The aluminum Synapse is a great bang for the buck.

Lower end components will usually work as flawlessly when new as higher end components. The difference between lower and higher end components (and I'm talking about ranging from Claris, Sora, Tiagra and 105 in order from low to high) comes into play for high mileage riders. The higher end components generally keep working flawlessly for more miles than cheaper components do. The same can be said for wheels.

That being said, more important is other features like the fact that the Synapse Claris version is only an 8-speed cassette with a double in front, the Sora version is a 9-speed with a triple in front - better for climbing hills as you will have lower gearing. Nothing is more frustratiing for a newbie than having to walk up hills because you discovered your bike has "race gearing".

But as I said before, test ride, test ride, test ride - and climb some hills on those test rides too!


----------



## Ruby13 (Aug 11, 2011)

I made the same decision as your looking at a few years ago but at age 62. After years of mountain biking and after many back operations my doctor said stay off the trails. Always liking Cannondale I zeroed in on the Synapse for the comfort and in 2011 I bought the entry level carbon with Sram Apex. 
Reason for the carbon was to soften the ride, weight and the entry level was to keep the price down to see if I could ride consistently and if I like it never really riding a road bike for any length of time.
Now it's 8,000 miles later and the only original parts are the frame, seatpost and forks. Great bike that takes a pounding that Cannondale it appears has only made better in the past year.


----------



## GOTA (Aug 27, 2012)

Why not just have the shop order the aluminum model if that's what you want? You don't have to buy what they have in stock. They will gladly order any model and size as long as it's available.

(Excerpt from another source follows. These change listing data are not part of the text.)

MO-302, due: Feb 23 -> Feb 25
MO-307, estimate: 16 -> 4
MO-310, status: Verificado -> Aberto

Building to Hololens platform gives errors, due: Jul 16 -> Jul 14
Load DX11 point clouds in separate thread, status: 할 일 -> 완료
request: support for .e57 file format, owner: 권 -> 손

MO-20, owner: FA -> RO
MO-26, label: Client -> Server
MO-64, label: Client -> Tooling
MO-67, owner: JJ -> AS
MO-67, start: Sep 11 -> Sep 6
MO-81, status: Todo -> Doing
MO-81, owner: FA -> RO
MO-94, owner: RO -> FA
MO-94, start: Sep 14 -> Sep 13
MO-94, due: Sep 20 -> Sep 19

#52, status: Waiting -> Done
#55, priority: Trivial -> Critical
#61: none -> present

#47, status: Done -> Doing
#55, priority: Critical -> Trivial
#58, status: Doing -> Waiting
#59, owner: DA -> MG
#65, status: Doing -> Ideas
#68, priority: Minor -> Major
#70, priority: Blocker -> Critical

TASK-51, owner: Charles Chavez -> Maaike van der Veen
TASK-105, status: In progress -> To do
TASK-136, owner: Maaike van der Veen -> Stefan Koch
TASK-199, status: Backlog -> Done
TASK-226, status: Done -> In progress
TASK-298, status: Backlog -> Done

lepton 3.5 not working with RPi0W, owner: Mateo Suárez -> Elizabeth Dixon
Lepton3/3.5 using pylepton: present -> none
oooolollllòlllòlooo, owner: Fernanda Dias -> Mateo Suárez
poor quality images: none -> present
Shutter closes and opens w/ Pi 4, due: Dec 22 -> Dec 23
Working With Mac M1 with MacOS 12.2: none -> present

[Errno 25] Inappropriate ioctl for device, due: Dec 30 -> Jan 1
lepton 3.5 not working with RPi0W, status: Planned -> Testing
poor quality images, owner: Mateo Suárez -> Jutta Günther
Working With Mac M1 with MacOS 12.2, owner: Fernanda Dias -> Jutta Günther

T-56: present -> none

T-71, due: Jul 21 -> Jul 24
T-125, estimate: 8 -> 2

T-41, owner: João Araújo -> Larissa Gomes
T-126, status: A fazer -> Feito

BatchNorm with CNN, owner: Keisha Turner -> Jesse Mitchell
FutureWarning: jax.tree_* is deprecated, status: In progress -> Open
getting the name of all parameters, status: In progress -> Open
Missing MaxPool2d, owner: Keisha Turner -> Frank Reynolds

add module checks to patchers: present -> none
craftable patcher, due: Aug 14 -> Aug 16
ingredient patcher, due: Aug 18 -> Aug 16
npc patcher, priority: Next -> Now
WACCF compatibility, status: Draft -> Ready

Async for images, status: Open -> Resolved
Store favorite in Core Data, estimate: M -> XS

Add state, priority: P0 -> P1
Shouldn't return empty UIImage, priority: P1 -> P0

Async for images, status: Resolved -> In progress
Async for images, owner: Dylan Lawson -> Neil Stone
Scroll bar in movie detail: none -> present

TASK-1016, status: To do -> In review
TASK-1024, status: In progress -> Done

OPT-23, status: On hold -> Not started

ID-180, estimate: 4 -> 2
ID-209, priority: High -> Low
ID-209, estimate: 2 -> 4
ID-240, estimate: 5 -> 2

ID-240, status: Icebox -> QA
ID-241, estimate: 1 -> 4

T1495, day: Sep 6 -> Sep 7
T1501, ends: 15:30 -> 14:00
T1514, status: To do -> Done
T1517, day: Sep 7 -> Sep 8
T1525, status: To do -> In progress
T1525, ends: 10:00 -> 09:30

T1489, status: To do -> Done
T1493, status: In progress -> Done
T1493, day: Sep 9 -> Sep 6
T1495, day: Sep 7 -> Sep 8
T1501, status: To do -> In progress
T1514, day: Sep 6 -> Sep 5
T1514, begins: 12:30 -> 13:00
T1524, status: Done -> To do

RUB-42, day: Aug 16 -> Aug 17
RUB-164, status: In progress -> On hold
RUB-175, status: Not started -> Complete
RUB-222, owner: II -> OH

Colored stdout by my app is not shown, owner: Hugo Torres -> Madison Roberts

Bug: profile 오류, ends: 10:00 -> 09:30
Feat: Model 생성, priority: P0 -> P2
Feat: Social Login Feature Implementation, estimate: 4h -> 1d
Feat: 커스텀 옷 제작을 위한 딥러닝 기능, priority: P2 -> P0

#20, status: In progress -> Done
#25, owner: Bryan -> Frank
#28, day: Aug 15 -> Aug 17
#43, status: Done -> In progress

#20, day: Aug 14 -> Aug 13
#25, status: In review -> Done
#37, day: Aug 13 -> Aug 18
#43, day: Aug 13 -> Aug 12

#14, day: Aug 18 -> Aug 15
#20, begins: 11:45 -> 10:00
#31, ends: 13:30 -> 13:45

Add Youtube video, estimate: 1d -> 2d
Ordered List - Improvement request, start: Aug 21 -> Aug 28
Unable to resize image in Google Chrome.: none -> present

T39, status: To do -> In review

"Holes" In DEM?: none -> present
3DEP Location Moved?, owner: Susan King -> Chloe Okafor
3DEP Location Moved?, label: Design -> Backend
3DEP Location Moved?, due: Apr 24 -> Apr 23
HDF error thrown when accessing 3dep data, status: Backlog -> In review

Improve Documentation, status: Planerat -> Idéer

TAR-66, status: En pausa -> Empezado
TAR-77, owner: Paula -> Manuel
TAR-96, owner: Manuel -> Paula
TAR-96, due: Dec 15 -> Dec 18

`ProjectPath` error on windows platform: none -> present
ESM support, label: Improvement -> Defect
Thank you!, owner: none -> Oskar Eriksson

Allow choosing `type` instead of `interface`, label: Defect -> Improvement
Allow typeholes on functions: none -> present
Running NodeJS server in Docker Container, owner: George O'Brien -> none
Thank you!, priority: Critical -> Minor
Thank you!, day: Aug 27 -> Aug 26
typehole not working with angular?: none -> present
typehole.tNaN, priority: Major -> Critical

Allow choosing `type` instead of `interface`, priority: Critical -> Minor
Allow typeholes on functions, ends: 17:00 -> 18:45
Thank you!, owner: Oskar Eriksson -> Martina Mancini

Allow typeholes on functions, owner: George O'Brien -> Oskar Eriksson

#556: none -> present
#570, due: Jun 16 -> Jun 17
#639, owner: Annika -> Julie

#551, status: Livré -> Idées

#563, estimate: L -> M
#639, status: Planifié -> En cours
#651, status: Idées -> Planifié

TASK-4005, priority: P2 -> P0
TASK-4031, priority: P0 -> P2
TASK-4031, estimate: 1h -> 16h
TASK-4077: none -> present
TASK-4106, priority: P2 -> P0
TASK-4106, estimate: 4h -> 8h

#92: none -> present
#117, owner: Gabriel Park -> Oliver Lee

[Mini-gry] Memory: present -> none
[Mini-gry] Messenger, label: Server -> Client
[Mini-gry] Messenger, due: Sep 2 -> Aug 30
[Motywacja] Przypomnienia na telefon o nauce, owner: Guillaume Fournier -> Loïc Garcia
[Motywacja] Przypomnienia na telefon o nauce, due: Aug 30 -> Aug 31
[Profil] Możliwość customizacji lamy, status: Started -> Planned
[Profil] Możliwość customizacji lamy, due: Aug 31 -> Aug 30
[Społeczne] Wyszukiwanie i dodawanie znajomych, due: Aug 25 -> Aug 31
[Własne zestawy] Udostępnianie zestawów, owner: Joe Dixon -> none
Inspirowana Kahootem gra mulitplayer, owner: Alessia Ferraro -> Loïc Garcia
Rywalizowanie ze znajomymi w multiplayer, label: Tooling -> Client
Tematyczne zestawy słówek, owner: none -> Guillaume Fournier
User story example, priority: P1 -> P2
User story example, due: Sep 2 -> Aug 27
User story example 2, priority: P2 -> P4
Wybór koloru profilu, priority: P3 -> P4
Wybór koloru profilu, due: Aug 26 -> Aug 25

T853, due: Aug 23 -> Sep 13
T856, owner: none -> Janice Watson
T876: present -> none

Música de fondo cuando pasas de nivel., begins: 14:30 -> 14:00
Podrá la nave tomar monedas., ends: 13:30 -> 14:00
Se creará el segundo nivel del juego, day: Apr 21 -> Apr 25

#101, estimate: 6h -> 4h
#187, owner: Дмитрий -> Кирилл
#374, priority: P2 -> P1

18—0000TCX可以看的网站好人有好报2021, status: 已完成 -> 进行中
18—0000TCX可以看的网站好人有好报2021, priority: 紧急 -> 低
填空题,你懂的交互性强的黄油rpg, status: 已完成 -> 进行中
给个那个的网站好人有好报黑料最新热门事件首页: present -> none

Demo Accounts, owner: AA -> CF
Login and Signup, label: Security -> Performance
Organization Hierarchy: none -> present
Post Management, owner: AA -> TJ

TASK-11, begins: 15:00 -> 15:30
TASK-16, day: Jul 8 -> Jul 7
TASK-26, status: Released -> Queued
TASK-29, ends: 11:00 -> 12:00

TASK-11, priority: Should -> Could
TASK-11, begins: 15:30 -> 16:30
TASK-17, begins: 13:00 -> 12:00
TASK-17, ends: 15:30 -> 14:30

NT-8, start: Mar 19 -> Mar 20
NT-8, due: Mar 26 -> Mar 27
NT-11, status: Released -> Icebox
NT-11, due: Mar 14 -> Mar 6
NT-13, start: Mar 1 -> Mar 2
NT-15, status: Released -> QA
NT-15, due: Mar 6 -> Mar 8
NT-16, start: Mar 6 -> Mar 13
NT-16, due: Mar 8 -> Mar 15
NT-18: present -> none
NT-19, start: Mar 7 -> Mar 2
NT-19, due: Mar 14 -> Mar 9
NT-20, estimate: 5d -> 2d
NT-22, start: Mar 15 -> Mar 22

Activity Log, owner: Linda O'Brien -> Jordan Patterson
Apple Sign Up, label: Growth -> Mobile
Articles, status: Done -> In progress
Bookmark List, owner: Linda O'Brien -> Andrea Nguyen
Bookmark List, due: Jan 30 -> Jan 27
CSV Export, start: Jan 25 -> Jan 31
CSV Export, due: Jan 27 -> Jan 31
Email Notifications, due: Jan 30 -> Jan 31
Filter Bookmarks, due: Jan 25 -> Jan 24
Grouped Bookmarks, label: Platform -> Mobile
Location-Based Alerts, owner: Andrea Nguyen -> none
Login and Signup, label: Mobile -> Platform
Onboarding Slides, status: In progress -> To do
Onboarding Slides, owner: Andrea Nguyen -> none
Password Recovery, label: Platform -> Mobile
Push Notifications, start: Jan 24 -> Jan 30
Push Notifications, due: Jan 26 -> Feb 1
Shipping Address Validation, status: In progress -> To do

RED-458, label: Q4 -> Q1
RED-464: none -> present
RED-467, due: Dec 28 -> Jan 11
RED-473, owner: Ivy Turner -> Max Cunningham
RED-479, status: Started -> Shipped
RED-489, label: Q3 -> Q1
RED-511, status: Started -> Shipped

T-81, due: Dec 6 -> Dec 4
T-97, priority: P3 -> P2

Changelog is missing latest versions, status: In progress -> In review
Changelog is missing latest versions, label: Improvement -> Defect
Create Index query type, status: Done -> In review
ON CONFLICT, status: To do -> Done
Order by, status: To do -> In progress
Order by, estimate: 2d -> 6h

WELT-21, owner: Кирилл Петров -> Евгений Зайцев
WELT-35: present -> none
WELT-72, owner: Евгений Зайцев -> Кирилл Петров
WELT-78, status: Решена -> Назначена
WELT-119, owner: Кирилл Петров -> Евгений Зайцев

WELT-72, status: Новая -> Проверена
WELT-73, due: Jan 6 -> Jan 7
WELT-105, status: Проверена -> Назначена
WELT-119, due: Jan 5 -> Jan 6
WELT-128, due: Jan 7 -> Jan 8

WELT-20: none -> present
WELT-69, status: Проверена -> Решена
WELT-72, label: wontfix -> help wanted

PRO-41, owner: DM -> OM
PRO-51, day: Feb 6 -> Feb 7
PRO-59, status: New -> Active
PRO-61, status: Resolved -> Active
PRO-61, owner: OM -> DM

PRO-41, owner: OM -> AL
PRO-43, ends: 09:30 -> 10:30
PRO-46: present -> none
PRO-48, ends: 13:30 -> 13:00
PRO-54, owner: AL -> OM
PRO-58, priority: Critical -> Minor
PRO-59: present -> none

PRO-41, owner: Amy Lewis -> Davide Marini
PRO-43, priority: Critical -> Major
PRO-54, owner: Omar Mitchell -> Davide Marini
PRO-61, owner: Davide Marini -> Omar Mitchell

If you aren't racing then it would come down to the roads you ride on. If you have poor roads then carbon or steel will make a difference in my experience. If that's not the case then you might as well going with the aluminum.


----------



## Lombard (May 8, 2014)

GOTA said:


> If you aren't racing then it would come down to the roads you ride on. If you have poor roads then carbon or steel will make a difference in my experience. If that's not the case then you might as well going with the aluminum.


Another cheaper way of softening the ride is to change out the tires from 700x25c to 700x28c. That made a noticeable difference on my road bike without sacrificing speed.


----------



## GOTA (Aug 27, 2012)

Lombard said:


> Another cheaper way of softening the ride is to change out the tires from 700x25c to 700x28c. That made a noticeable difference on my road bike without sacrificing speed.


For some frames that absolutely works. I have one bike that I went from the stock 23s to 28s and every bump was still jarring. Cannondale made their reputation on aluminum frames so it possible that a Synapse with a 28mm tire on lower pressure would be fine.


----------



## Lombard (May 8, 2014)

GOTA said:


> For some frames that absolutely works. I have one bike that I went from the stock 23s to 28s and every bump was still jarring. Cannondale made their reputation on aluminum frames so it possible that a Synapse with a 28mm tire on lower pressure would be fine.


Part of the advantage of a wider tire is being able to use a little lower pressure without the risk of pinch flats. When I went up to 700x28c's I was able to go down to 90psi in the front and 110psi in the back. I could probably even get away woth going 10psi lower.


----------



## Stumpy2011 (Aug 1, 2011)

Lombard said:


> Part of the advantage of a wider tire is being able to use a little lower pressure without the risk of pinch flats. When I went up to 700x28c's I was able to go down to 90psi in the front and 110psi in the back. I could probably even get away woth going 10psi lower.


Or go Tubeless and then you can ride at 70-80 PSI even on 23c's tires...


----------



## Lombard (May 8, 2014)

Stumpy2011 said:


> Or go Tubeless and then you can ride at 70-80 PSI even on 23c's tires...


True, but 70-80psi on 23's is still a rougher ride than 70-80psi on 28's while only gaining a little sprinting advantage.


----------